WORK INSTRUCTION:
Leaving all pictures aside, copy exactly the lines from the start of the listing below through the line that contains "As the storm", and only those lines.

DATA FOR PROCESSING:

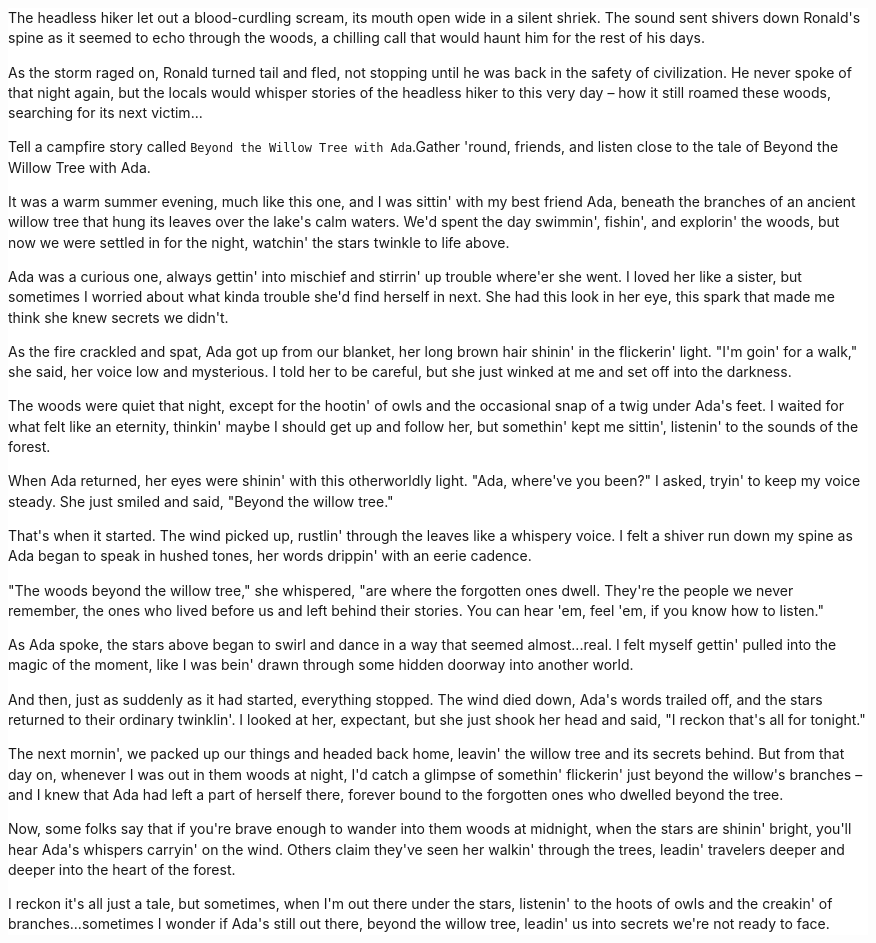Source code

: The headless hiker let out a blood-curdling scream, its mouth open wide in a silent shriek. The sound sent shivers down Ronald's spine as it seemed to echo through the woods, a chilling call that would haunt him for the rest of his days.

As the storm raged on, Ronald turned tail and fled, not stopping until he was back in the safety of civilization. He never spoke of that night again, but the locals would whisper stories of the headless hiker to this very day – how it still roamed these woods, searching for its next victim...<end>

Tell a campfire story called `Beyond the Willow Tree with Ada`.<start>Gather 'round, friends, and listen close to the tale of Beyond the Willow Tree with Ada.

It was a warm summer evening, much like this one, and I was sittin' with my best friend Ada, beneath the branches of an ancient willow tree that hung its leaves over the lake's calm waters. We'd spent the day swimmin', fishin', and explorin' the woods, but now we were settled in for the night, watchin' the stars twinkle to life above.

Ada was a curious one, always gettin' into mischief and stirrin' up trouble where'er she went. I loved her like a sister, but sometimes I worried about what kinda trouble she'd find herself in next. She had this look in her eye, this spark that made me think she knew secrets we didn't.

As the fire crackled and spat, Ada got up from our blanket, her long brown hair shinin' in the flickerin' light. "I'm goin' for a walk," she said, her voice low and mysterious. I told her to be careful, but she just winked at me and set off into the darkness.

The woods were quiet that night, except for the hootin' of owls and the occasional snap of a twig under Ada's feet. I waited for what felt like an eternity, thinkin' maybe I should get up and follow her, but somethin' kept me sittin', listenin' to the sounds of the forest.

When Ada returned, her eyes were shinin' with this otherworldly light. "Ada, where've you been?" I asked, tryin' to keep my voice steady. She just smiled and said, "Beyond the willow tree."

That's when it started. The wind picked up, rustlin' through the leaves like a whispery voice. I felt a shiver run down my spine as Ada began to speak in hushed tones, her words drippin' with an eerie cadence.

"The woods beyond the willow tree," she whispered, "are where the forgotten ones dwell. They're the people we never remember, the ones who lived before us and left behind their stories. You can hear 'em, feel 'em, if you know how to listen."

As Ada spoke, the stars above began to swirl and dance in a way that seemed almost...real. I felt myself gettin' pulled into the magic of the moment, like I was bein' drawn through some hidden doorway into another world.

And then, just as suddenly as it had started, everything stopped. The wind died down, Ada's words trailed off, and the stars returned to their ordinary twinklin'. I looked at her, expectant, but she just shook her head and said, "I reckon that's all for tonight."

The next mornin', we packed up our things and headed back home, leavin' the willow tree and its secrets behind. But from that day on, whenever I was out in them woods at night, I'd catch a glimpse of somethin' flickerin' just beyond the willow's branches – and I knew that Ada had left a part of herself there, forever bound to the forgotten ones who dwelled beyond the tree.

Now, some folks say that if you're brave enough to wander into them woods at midnight, when the stars are shinin' bright, you'll hear Ada's whispers carryin' on the wind. Others claim they've seen her walkin' through the trees, leadin' travelers deeper and deeper into the heart of the forest.

I reckon it's all just a tale, but sometimes, when I'm out there under the stars, listenin' to the hoots of owls and the creakin' of branches...sometimes I wonder if Ada's still out there, beyond the willow tree, leadin' us into secrets we're not ready to face.<end>

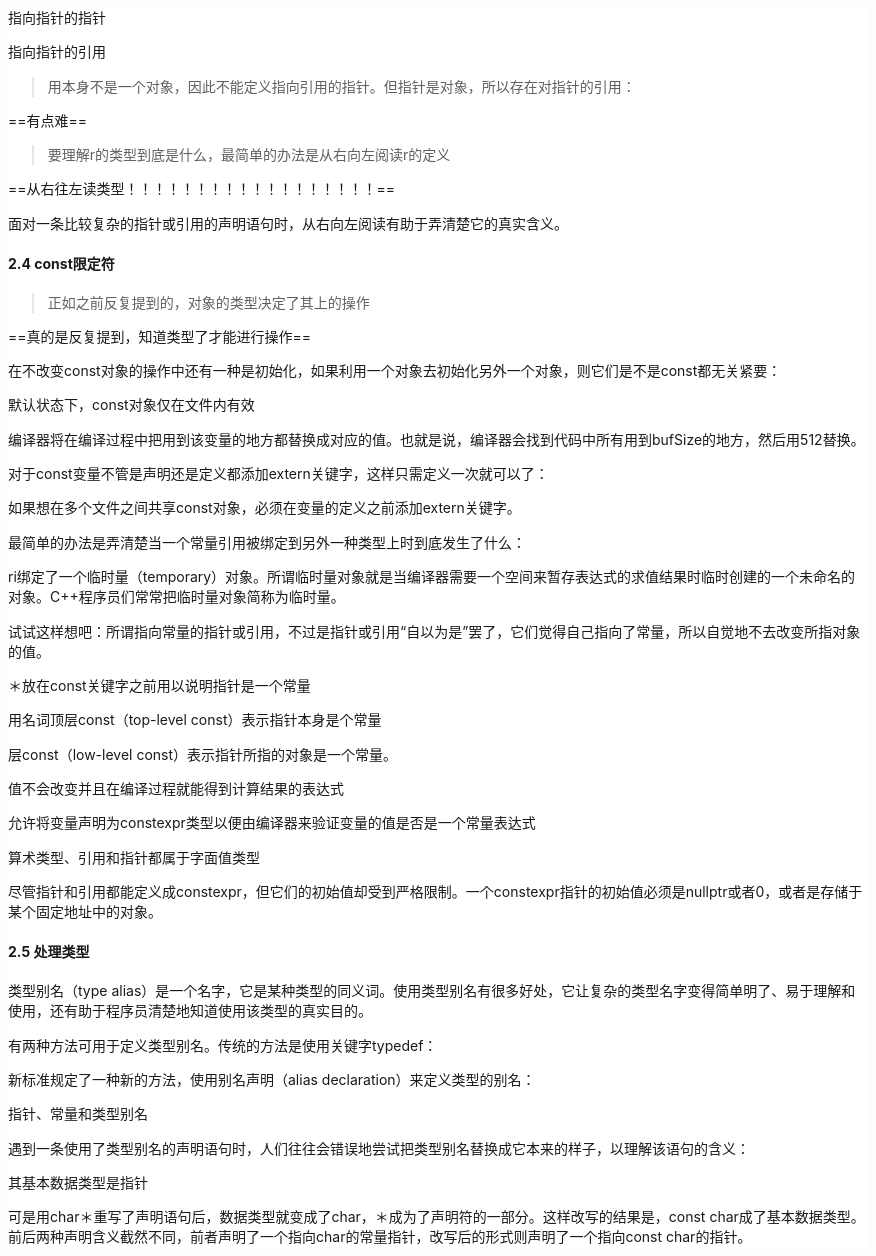 指向指针的指针

指向指针的引用

> 用本身不是一个对象，因此不能定义指向引用的指针。但指针是对象，所以存在对指针的引用：

==有点难==

> 要理解r的类型到底是什么，最简单的办法是从右向左阅读r的定义

==从右往左读类型！！！！！！！！！！！！！！！！！！==

面对一条比较复杂的指针或引用的声明语句时，从右向左阅读有助于弄清楚它的真实含义。

#### 2.4 const限定符

> 正如之前反复提到的，对象的类型决定了其上的操作

==真的是反复提到，知道类型了才能进行操作==

在不改变const对象的操作中还有一种是初始化，如果利用一个对象去初始化另外一个对象，则它们是不是const都无关紧要：

默认状态下，const对象仅在文件内有效

编译器将在编译过程中把用到该变量的地方都替换成对应的值。也就是说，编译器会找到代码中所有用到bufSize的地方，然后用512替换。

对于const变量不管是声明还是定义都添加extern关键字，这样只需定义一次就可以了：

如果想在多个文件之间共享const对象，必须在变量的定义之前添加extern关键字。

最简单的办法是弄清楚当一个常量引用被绑定到另外一种类型上时到底发生了什么：

ri绑定了一个临时量（temporary）对象。所谓临时量对象就是当编译器需要一个空间来暂存表达式的求值结果时临时创建的一个未命名的对象。C++程序员们常常把临时量对象简称为临时量。

试试这样想吧：所谓指向常量的指针或引用，不过是指针或引用“自以为是”罢了，它们觉得自己指向了常量，所以自觉地不去改变所指对象的值。

＊放在const关键字之前用以说明指针是一个常量

用名词顶层const（top-level const）表示指针本身是个常量

层const（low-level const）表示指针所指的对象是一个常量。

值不会改变并且在编译过程就能得到计算结果的表达式

允许将变量声明为constexpr类型以便由编译器来验证变量的值是否是一个常量表达式

算术类型、引用和指针都属于字面值类型

尽管指针和引用都能定义成constexpr，但它们的初始值却受到严格限制。一个constexpr指针的初始值必须是nullptr或者0，或者是存储于某个固定地址中的对象。

#### 2.5 处理类型

类型别名（type alias）是一个名字，它是某种类型的同义词。使用类型别名有很多好处，它让复杂的类型名字变得简单明了、易于理解和使用，还有助于程序员清楚地知道使用该类型的真实目的。

有两种方法可用于定义类型别名。传统的方法是使用关键字typedef：

新标准规定了一种新的方法，使用别名声明（alias declaration）来定义类型的别名：

指针、常量和类型别名

遇到一条使用了类型别名的声明语句时，人们往往会错误地尝试把类型别名替换成它本来的样子，以理解该语句的含义：

其基本数据类型是指针

可是用char＊重写了声明语句后，数据类型就变成了char，＊成为了声明符的一部分。这样改写的结果是，const char成了基本数据类型。前后两种声明含义截然不同，前者声明了一个指向char的常量指针，改写后的形式则声明了一个指向const char的指针。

ANSWER:
Source code

: The headless hiker let out a blood-curdling scream, its mouth open wide in a silent shriek. The sound sent shivers down Ronald's spine as it seemed to echo through the woods, a chilling call that would haunt him for the rest of his days.

As the storm raged on, Ronald turned tail and fled, not stopping until he was back in the safety of civilization. He never spoke of that night again, but the locals would whisper stories of the headless hiker to this very day – how it still roamed these woods, searching for its next victim...<end>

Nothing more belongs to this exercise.